*** Opening Records supplied ***

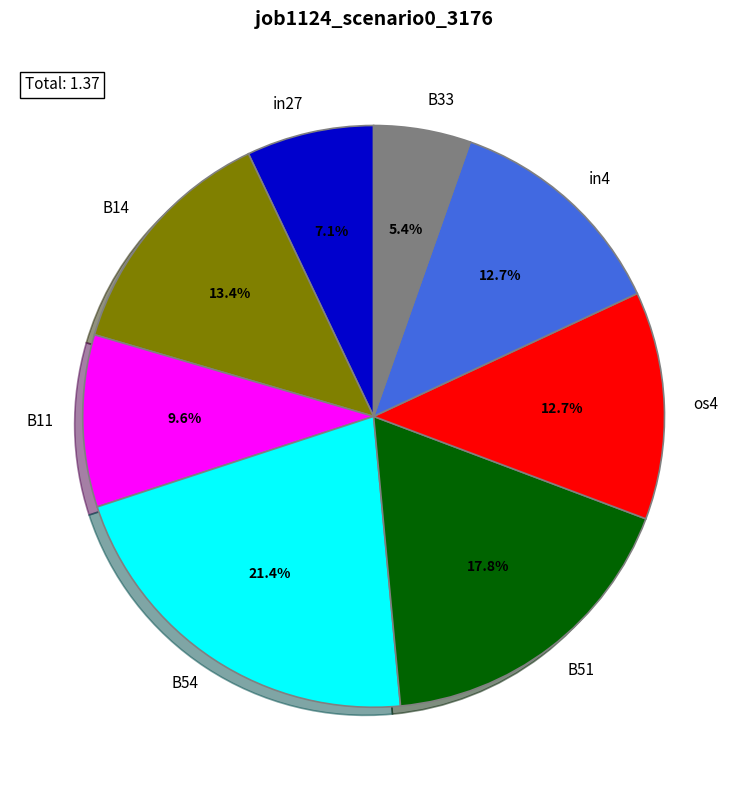

To the nearest percent, what is the combined percentage of B11 and B54?

31%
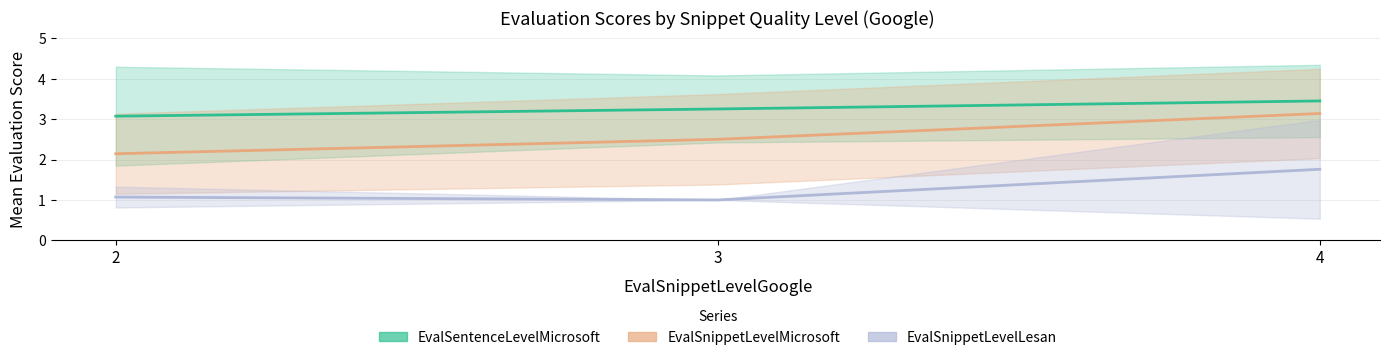

What are all the series names shown in the legend?

EvalSentenceLevelMicrosoft, EvalSnippetLevelMicrosoft, EvalSnippetLevelLesan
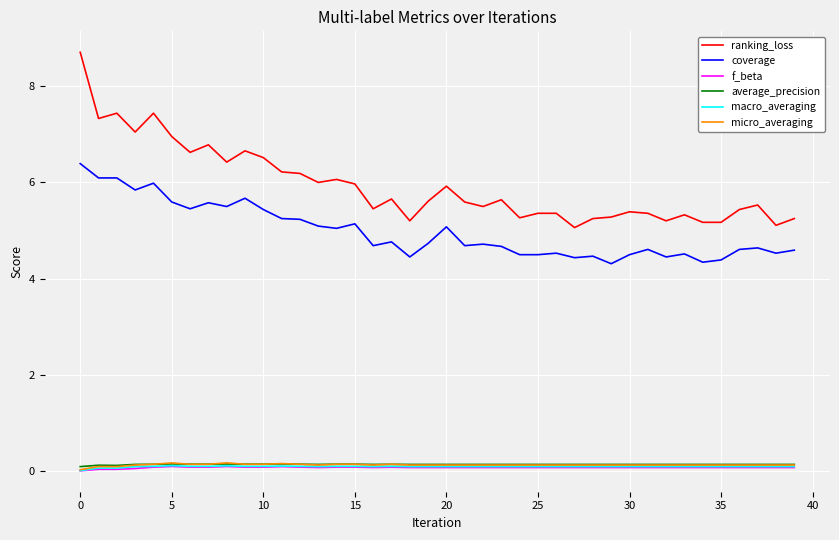

True or false: coverage and micro_averaging cross at least once.

False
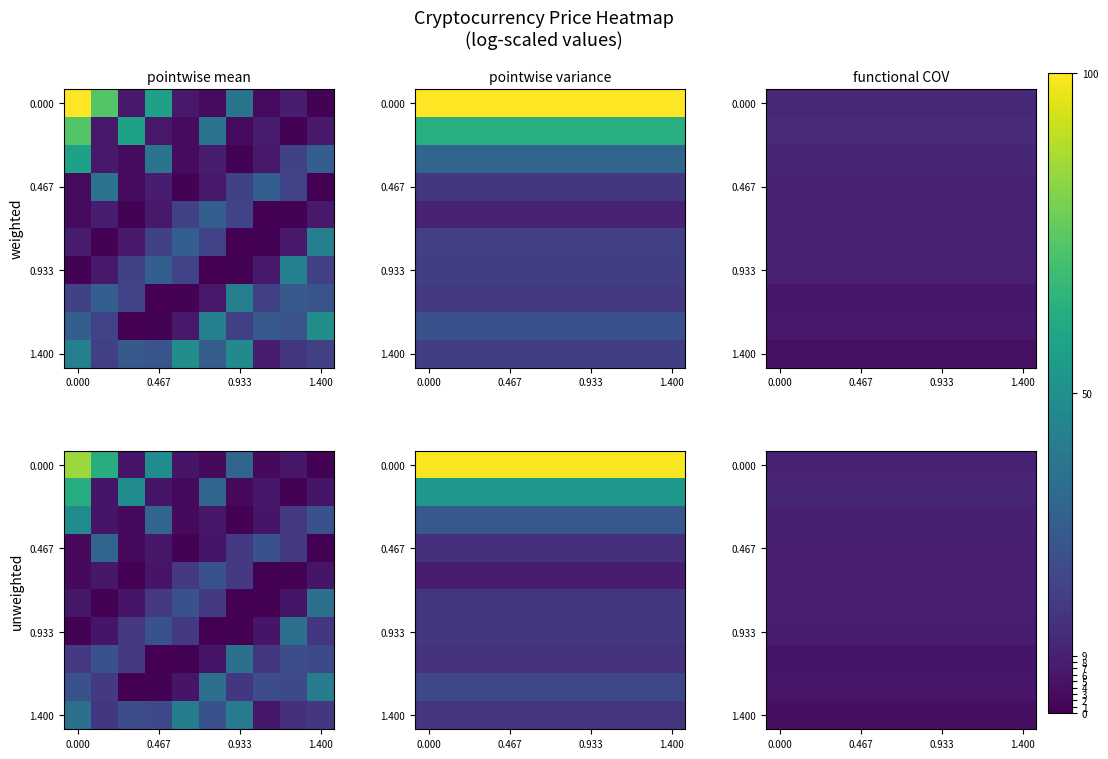

What is the spread (max minus min) of values at 0.467?

0.6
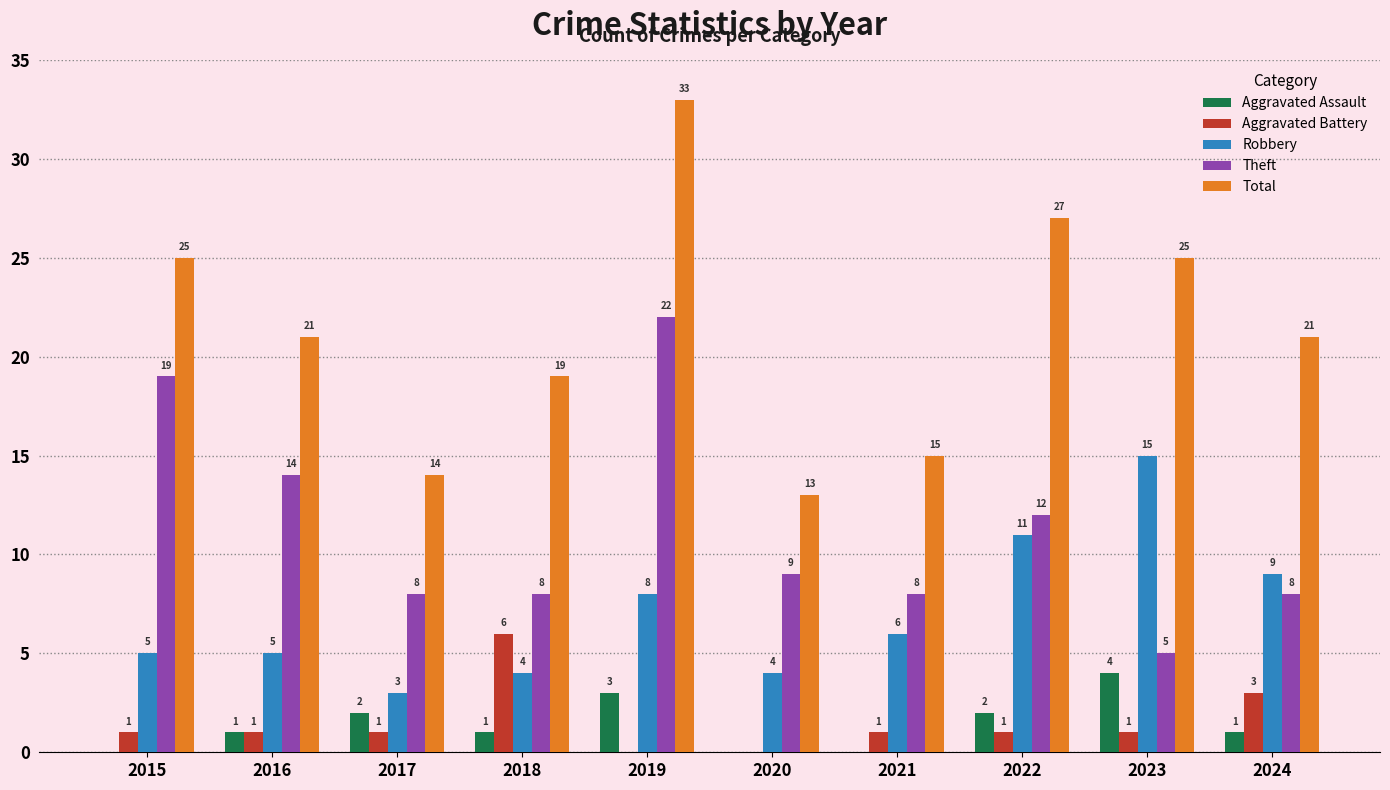

Which series has the largest total across all categories?

Total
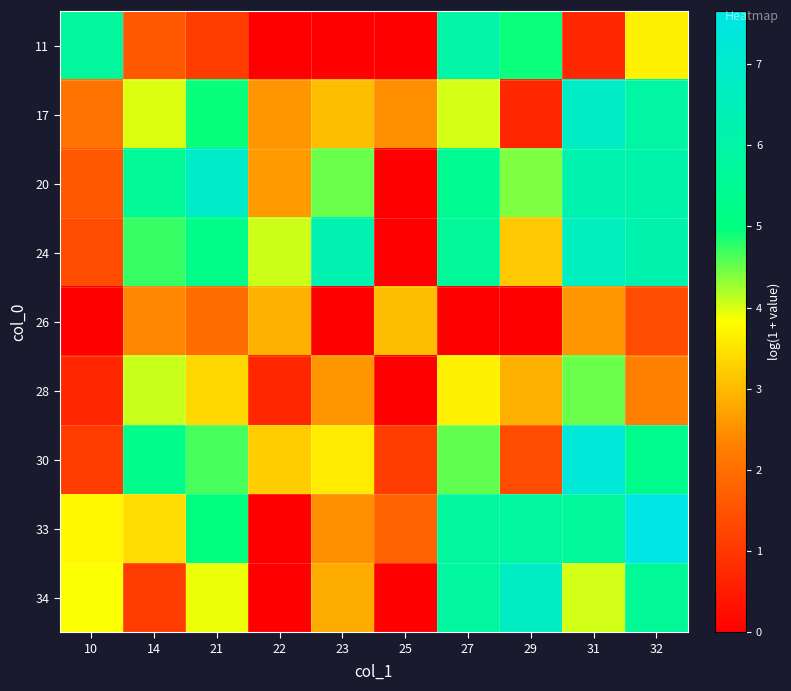

Between 21 and 25, which series saw the biggest shift?

20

*** Closing Records supplied ***

> **What you have to do**
Locate each line in the items above that contains the word "series" and copy those lines out. Case counts.

> **Output**
What are all the series names shown in the legend?
Which series has the largest total across all categories?
Between 21 and 25, which series saw the biggest shift?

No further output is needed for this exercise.